Date: 2008-04-17 01:28 pm (UTC)
From: [identity profile] ghostdandp.livejournal.com
See you guys do things the right way. YOu have a budget, you can buy a spare part.

Support does not have a budget here (beyond our own equipment, which isn't much, I'm still on a Latitude D600) anything I want to purchase has to be approved by the department I am purchasing it for. It's a sucky setup, because I have 3 departments that share office space in different locations. So if I wanted to purchase 10 keyboards for spares I'd have to wait for the 3 department heads to duke it out and figure out who was going to pay for what percentage. And then they complain when I have to order everything peice by peice and they have to wait for it to be shipped.
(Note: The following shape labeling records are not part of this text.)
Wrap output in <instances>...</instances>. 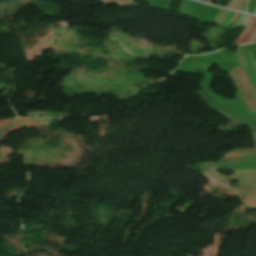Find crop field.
Masks as SVG:
<instances>
[{
  "instance_id": "1",
  "label": "crop field",
  "mask_w": 256,
  "mask_h": 256,
  "mask_svg": "<svg viewBox=\"0 0 256 256\" xmlns=\"http://www.w3.org/2000/svg\"><path fill=\"white\" fill-rule=\"evenodd\" d=\"M229 73L248 109L252 112H256V98L248 87L240 66L234 67Z\"/></svg>"
},
{
  "instance_id": "2",
  "label": "crop field",
  "mask_w": 256,
  "mask_h": 256,
  "mask_svg": "<svg viewBox=\"0 0 256 256\" xmlns=\"http://www.w3.org/2000/svg\"><path fill=\"white\" fill-rule=\"evenodd\" d=\"M256 38V17L252 16L247 27L243 30L235 44L251 43Z\"/></svg>"
},
{
  "instance_id": "3",
  "label": "crop field",
  "mask_w": 256,
  "mask_h": 256,
  "mask_svg": "<svg viewBox=\"0 0 256 256\" xmlns=\"http://www.w3.org/2000/svg\"><path fill=\"white\" fill-rule=\"evenodd\" d=\"M242 17H243V14H242V16L240 17L239 21L241 20ZM245 17H246V15H244V17L242 18V20L240 21V23H239V21H238V23H239V24L237 23L238 26L241 25V23L243 22V20L245 19ZM247 18H248V15H247L246 19H247ZM250 18H251V16H249V18L247 19V21H246V19L244 20V22H245V21H246V22H245V24H244V22L242 23V25L244 24L243 27L246 26V24L248 23V21H249ZM237 24L235 25V27L237 26ZM238 26H237V27H238ZM235 27H234V28H235ZM237 27H236V28H237ZM236 28H235V29H236Z\"/></svg>"
},
{
  "instance_id": "4",
  "label": "crop field",
  "mask_w": 256,
  "mask_h": 256,
  "mask_svg": "<svg viewBox=\"0 0 256 256\" xmlns=\"http://www.w3.org/2000/svg\"><path fill=\"white\" fill-rule=\"evenodd\" d=\"M241 202L243 204H245L246 206H249V205H252V204H256V198L248 199V200H242Z\"/></svg>"
},
{
  "instance_id": "5",
  "label": "crop field",
  "mask_w": 256,
  "mask_h": 256,
  "mask_svg": "<svg viewBox=\"0 0 256 256\" xmlns=\"http://www.w3.org/2000/svg\"><path fill=\"white\" fill-rule=\"evenodd\" d=\"M233 14H234V12L231 11L230 14H229V16H228V18L226 19V21H225L224 24L222 25V27H226V26L229 24V22H230V20H231V18H232V16H233Z\"/></svg>"
},
{
  "instance_id": "6",
  "label": "crop field",
  "mask_w": 256,
  "mask_h": 256,
  "mask_svg": "<svg viewBox=\"0 0 256 256\" xmlns=\"http://www.w3.org/2000/svg\"><path fill=\"white\" fill-rule=\"evenodd\" d=\"M245 71H246V73H247V75H248V77H249V79H250V81H251V83H252L254 89L256 90V85L254 84V82H253V80H252V78H251V76H250V73H249L247 67H245Z\"/></svg>"
},
{
  "instance_id": "7",
  "label": "crop field",
  "mask_w": 256,
  "mask_h": 256,
  "mask_svg": "<svg viewBox=\"0 0 256 256\" xmlns=\"http://www.w3.org/2000/svg\"><path fill=\"white\" fill-rule=\"evenodd\" d=\"M241 67H242V66H241ZM243 67H244V66H243ZM243 67H242V70H243V73H244V75H245L246 81H247L248 85L250 86V88L253 90V88H252V86H251V84H250V82H249V80H248V78H247V76H246V73H245ZM253 92H254V94H256V92H255L254 90H253Z\"/></svg>"
},
{
  "instance_id": "8",
  "label": "crop field",
  "mask_w": 256,
  "mask_h": 256,
  "mask_svg": "<svg viewBox=\"0 0 256 256\" xmlns=\"http://www.w3.org/2000/svg\"><path fill=\"white\" fill-rule=\"evenodd\" d=\"M237 2H238V0L235 1L234 5H233V7H232L233 9L235 8ZM240 2H241V0L239 1L238 5L240 4ZM238 5H237V7H238ZM237 7H236V9H237Z\"/></svg>"
},
{
  "instance_id": "9",
  "label": "crop field",
  "mask_w": 256,
  "mask_h": 256,
  "mask_svg": "<svg viewBox=\"0 0 256 256\" xmlns=\"http://www.w3.org/2000/svg\"><path fill=\"white\" fill-rule=\"evenodd\" d=\"M250 207H254V208H256V205H253V206H250Z\"/></svg>"
},
{
  "instance_id": "10",
  "label": "crop field",
  "mask_w": 256,
  "mask_h": 256,
  "mask_svg": "<svg viewBox=\"0 0 256 256\" xmlns=\"http://www.w3.org/2000/svg\"><path fill=\"white\" fill-rule=\"evenodd\" d=\"M207 2L211 3V1H210V0H207Z\"/></svg>"
}]
</instances>
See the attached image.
And my users do eat keyboards and mice I think. I deployed 12 computers last month. Maybe 2 of them I felt hte need to replace the keyboard/mouse because of old equipment. So that leaves 10 extras. I have 3 left.

Date: 2008-04-17 01:46 pm (UTC)
From: [identity profile] ghostdandp.livejournal.com
We get that "OMG We need a computer now!!!!111eleventy!!!" thing all the time too. I guess that's a good thing about our setup, cause I get to look at them blankly and say "You'll have to wait, you just told me to order one this morning. Dell has up to 2 weeks to ship to us." (We order everything custom built and customized to our needs) Sometimes if they are lucky we can throw them a "about to be retired" machine. Nothing like running Autocad2008 on a 1.8Ghz P4 machine with 1GB of ram to make a new user feel real at home.

Date: 2008-04-17 05:30 pm (UTC)
From: [identity profile] mattcaron.livejournal.com
About 2 years ago, I gave the FNG a Sparc 20...

Date: 2008-04-17 11:28 am (UTC)
From: [identity profile] major-error.livejournal.com
Having done a couple system refreshes similar to this (in the past), all I can say in response is wow.
You've got a couple of extra-super-special snowflakes on your hands. I don't see how any marginally skilled person can mess this up.
  • "remove all existing hardware." check.
  • "install new hardware" check.
  • "clean up wiring and make presentable" want velcro zip-ties w/ that?
...bunch of underdeveloped, knuckle-dragging monkeys... o.O
Hell, I could manage deploying 2-3 a day, *and* supervise the image & app installation at the same time.

Date: 2008-04-17 01:56 pm (UTC)
From: [identity profile] freaktech.livejournal.com
You are being completely reasonable. I managed a large swap out for a Health care provider in our area recently. 5000+ systems. It was me and two other guys doing exactly what you were doing and we were putting out 24-30 a day.

Date: 2008-04-17 03:40 pm (UTC)
From: [identity profile] miertam.livejournal.com
WOW! I have to say, to screw up that bad takes talent.

By myself last January (crunch time) in a three day period I built(clean physical, clean electronically, install XP, install Office, install other software)36 computers. I wasn't deploying them so we have to spend some time moving from office to office. But I wasn't working with new computers I was working with the junk we get donated to get those 36 I went through about 50.

20 in five days with new hardware LUXURY!. I would have to spend the last couple days making forts out of the empty boxes.